The budget does all of these things as part of a comprehensive plan that cuts the deficit and puts the nation on a sound fiscal course. Every new initiative in the plan is fully paid for — not adding a single dime to the deficit.
To be clear, we have already made important progress in cutting the deficit. Over the past few years, Democrats and Republicans have cut the deficit by more than $2.5 trillion through a mix of spending reductions and raising income tax rates on the wealthiest Americans. This progress puts us more than halfway toward the goal of $4 trillion in deficit reduction that economists say is needed to put us on a fiscally sustainable path.
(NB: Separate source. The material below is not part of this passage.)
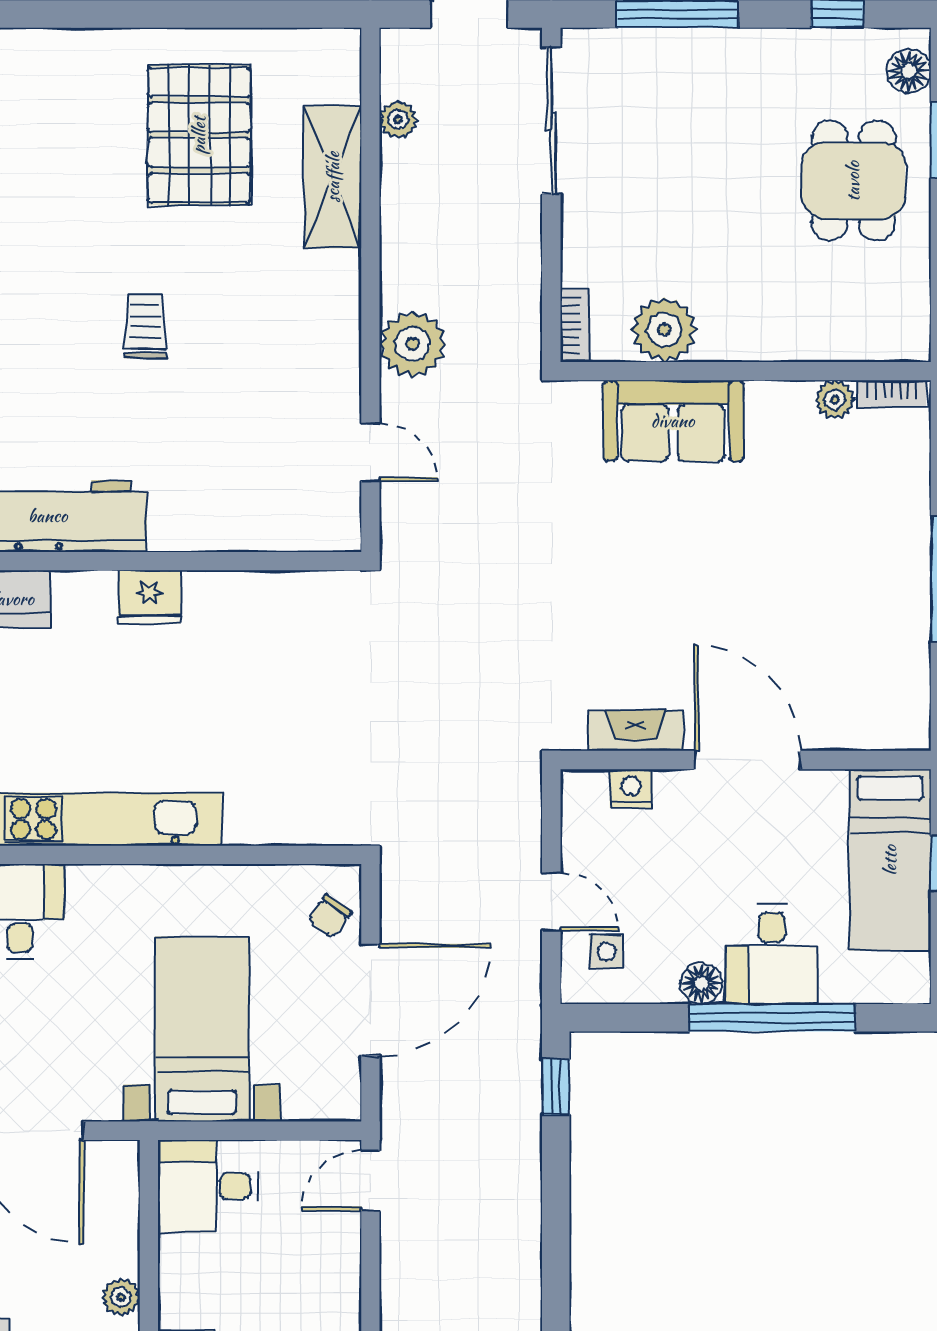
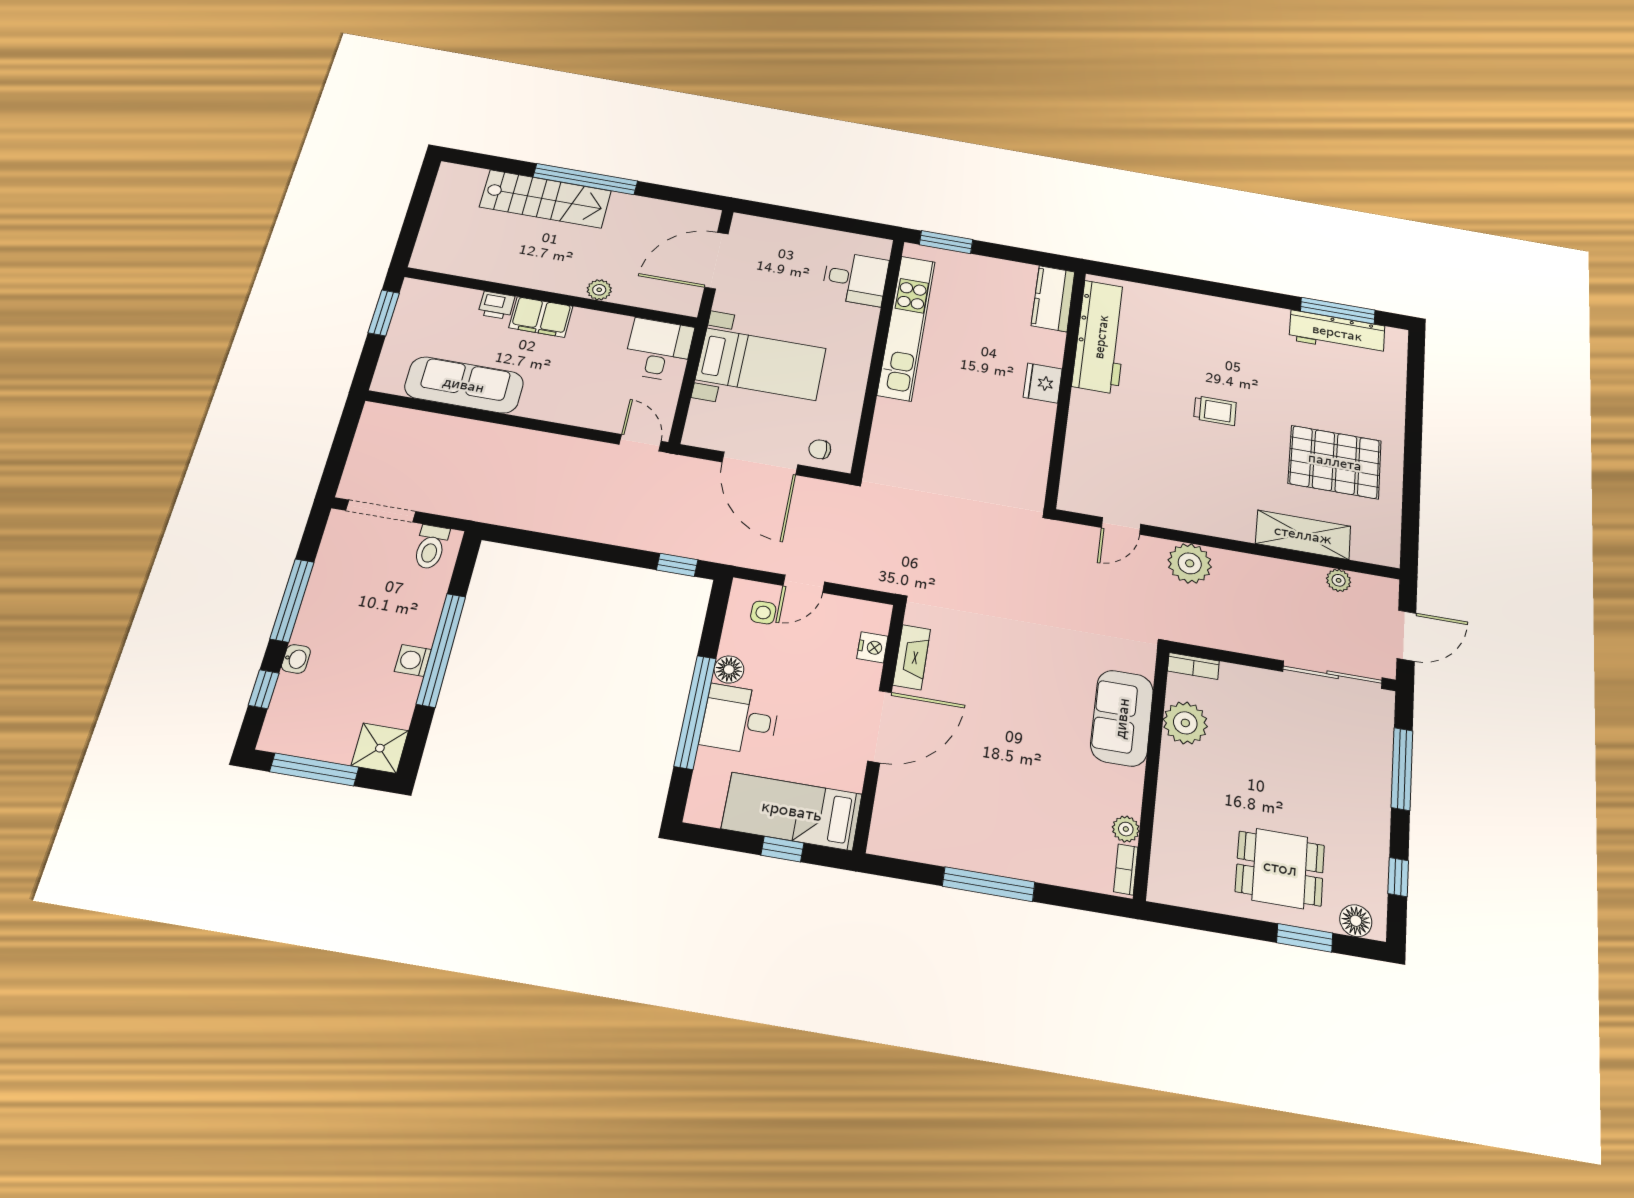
chair: (330, 916) -> (820, 449), turned -36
Now we need to finish the job. That is why the president stands by the compromise offer he made to House Speaker John Boehner during "fiscal cliff" negotiations this past December. These proposals would achieve $1.8 trillion in additional deficit reduction over the next 10 years, bringing total deficit reduction to $4.3 trillion while replacing the damaging, arbitrary cuts of the sequester. This deficit reduction consists of more than $2 of spending cuts for every $1 of new revenue from closing tax loopholes and reducing tax breaks for the wealthiest Americans. And it takes further steps to address the largest driver of long-term deficits — rising health care costs — by including $400 billion in health savings that crack down on waste and fraud and strengthen Medicare for years to come.
By including this compromise offer made to Speaker Boehner in the budget, the president is demonstrating his willingness to make tough choices to find common ground to further reduce the deficit. This offer includes some difficult cuts that the president would not propose on their own, such as an adjustment to inflation indexing requested by Republicans. But there can be no sacred cows for either party.
Importantly, the budget's deficit-reduction proposals are designed to accelerate the recovery by replacing the damaging sequester and making smart investments in jobs while protecting the most vulnerable — adhering to two key principles laid out in the bipartisan Bowles-Simpson Commission proposal.
The House and Senate have now both passed budget proposals. By returning to the regular order process that members of Congress say they want, we are hopeful that a bipartisan agreement can be reached.
Our country continues to face significant fiscal and economic challenges. But they are surmountable. By working together, we have already made progress in reducing the deficit and restoring economic growth and job creation. The president's budget provides a specific and responsible plan for continuing this progress. It shows how we can live within our means while further growing the economy, strengthening the middle class, and securing the nation's future.
Jeff Zients is the acting director of the White House Office of Management and Budget.